DUBAI: Imagine engineers and architects with virtual reality goggles on but instead of playing games, they are actually working on a construction project utilizing 5G technology to realistically mimic actual building sites.
This would have been considered an outlandish idea a few years ago, but the promises of 5G have gained traction globally, led by technology giants such as Ericsson who are pouring millions to develop the network and scale its applications.
Speaking to Arab News on the sidelines of the Global Manufacturing and Industrialization Summit in Dubai, Asa Tamsons, who looks at Ericsson’s new technologies team, said the Middle East is in a good position to maximize the full potential of 5G.
“Several countries in this part of the world were first in adopting 5G, before most countries in Europe,” Tamsons noted, adding “countries like Saudi Arabia and the UAE have both been pioneers, and will benefit from that early adoption.”
The Swedish tech giant is already offering 5G-powered VR technology in Australia’s construction sector, which Tamsons said could also be explored in that of the region.

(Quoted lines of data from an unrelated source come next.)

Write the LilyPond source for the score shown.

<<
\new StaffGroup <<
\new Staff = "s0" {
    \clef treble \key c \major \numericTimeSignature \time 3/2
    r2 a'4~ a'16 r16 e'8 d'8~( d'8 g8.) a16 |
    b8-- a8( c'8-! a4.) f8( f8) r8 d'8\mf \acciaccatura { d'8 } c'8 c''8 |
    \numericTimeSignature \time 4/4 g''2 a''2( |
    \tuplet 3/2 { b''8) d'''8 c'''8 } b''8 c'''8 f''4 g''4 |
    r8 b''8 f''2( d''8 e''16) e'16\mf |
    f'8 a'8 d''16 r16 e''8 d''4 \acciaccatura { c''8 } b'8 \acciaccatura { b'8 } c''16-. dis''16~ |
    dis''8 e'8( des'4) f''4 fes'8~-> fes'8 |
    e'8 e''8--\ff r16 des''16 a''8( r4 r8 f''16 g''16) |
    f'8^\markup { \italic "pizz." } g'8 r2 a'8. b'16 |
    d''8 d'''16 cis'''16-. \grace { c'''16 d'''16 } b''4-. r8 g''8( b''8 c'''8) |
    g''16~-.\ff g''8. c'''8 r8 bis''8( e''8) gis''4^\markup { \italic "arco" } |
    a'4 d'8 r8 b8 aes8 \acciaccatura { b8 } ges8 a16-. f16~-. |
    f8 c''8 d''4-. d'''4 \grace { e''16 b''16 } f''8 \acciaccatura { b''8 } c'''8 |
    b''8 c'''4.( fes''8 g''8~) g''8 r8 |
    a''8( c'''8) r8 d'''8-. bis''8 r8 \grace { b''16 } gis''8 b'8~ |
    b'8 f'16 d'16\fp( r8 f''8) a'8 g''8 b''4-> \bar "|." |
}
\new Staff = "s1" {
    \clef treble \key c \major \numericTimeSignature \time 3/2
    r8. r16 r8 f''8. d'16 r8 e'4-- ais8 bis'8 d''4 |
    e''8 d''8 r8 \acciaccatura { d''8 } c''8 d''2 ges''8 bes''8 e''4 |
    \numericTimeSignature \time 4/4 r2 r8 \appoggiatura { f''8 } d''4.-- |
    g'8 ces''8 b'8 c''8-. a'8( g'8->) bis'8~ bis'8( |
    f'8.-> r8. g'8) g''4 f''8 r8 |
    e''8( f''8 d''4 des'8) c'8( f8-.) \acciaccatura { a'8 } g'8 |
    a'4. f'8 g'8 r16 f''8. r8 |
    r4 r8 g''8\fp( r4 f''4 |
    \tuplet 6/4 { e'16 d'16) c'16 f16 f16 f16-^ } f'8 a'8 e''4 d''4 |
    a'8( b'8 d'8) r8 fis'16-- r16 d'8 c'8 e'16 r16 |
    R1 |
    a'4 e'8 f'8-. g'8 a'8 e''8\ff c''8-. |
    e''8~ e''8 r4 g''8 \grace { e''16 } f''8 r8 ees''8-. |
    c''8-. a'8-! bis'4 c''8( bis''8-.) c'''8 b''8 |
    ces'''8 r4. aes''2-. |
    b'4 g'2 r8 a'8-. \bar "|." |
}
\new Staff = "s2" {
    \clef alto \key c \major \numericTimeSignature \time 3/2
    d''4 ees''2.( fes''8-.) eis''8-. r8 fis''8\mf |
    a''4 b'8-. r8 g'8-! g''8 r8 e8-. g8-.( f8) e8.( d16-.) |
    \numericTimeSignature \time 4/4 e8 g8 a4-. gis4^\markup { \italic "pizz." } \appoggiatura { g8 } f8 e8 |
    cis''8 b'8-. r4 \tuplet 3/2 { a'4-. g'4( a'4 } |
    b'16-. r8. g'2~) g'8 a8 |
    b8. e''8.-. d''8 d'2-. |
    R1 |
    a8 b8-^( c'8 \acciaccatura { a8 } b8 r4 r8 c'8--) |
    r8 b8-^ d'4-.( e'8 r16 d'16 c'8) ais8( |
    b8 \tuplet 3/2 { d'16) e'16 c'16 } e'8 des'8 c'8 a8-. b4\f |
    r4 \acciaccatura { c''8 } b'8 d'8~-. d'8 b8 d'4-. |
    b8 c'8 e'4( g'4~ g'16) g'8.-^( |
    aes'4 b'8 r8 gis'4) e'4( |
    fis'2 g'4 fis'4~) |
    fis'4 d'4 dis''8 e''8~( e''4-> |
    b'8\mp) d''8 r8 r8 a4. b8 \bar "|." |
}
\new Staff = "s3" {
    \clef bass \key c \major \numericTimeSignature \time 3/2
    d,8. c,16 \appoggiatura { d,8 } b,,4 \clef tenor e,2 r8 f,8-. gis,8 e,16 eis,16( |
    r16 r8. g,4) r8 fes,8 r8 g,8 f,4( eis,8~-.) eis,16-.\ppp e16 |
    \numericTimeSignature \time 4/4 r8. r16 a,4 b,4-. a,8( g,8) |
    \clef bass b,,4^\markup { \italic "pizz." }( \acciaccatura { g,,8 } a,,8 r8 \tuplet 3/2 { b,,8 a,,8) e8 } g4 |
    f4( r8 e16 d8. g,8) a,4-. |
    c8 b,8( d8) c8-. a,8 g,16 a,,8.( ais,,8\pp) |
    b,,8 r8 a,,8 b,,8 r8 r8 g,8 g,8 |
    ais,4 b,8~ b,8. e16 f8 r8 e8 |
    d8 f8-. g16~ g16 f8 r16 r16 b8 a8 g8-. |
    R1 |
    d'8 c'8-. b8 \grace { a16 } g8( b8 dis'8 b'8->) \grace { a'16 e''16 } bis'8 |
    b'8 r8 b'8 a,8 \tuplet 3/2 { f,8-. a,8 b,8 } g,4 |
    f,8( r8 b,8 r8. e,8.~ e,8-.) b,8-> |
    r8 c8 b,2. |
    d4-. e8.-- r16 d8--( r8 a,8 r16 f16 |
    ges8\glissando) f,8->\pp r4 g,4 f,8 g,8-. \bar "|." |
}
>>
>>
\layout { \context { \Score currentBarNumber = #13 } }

“We will continue to partner up with our service providers we’re working with in the region,” she said emphasizing on the role of collaborations in developing concrete applications of 5G in industries.
For the Australia product, Ericsson has teamed up with Microsoft and Telstra to deliver the technology, Tamsons said.
Deploying the service in the Middle East is not far-fetched, she implied, given the region’s governments’ “strategic investments” that could enable high-tech products and services to flourish. Tamsons cited NEOM in Saudi Arabia, and UAE’s active hosting of global tech conferences as examples of the regional government’s efforts to make good use of technology for a sustainable future.
As pioneers in the adoption of 5G, countries in the region have created an ecosystem that was needed to create a market for tech companies, she explained.
To further scale its technology, the Ericsson official highlighted the importance of collaborating with other developers and service providers.
On Monday, Ericsson inked the largest deal in its history to buy cloud communications provider Vonage for $6.2 billion.
US-based Vonage develops Application Programming Interface, which is used to allow different software to communicate with each other.
The move is seen as part of Ericsson’s global strategy to build an enterprise presence, building on its earlier acquisitions, including when it bought communications provider Cradlepoint.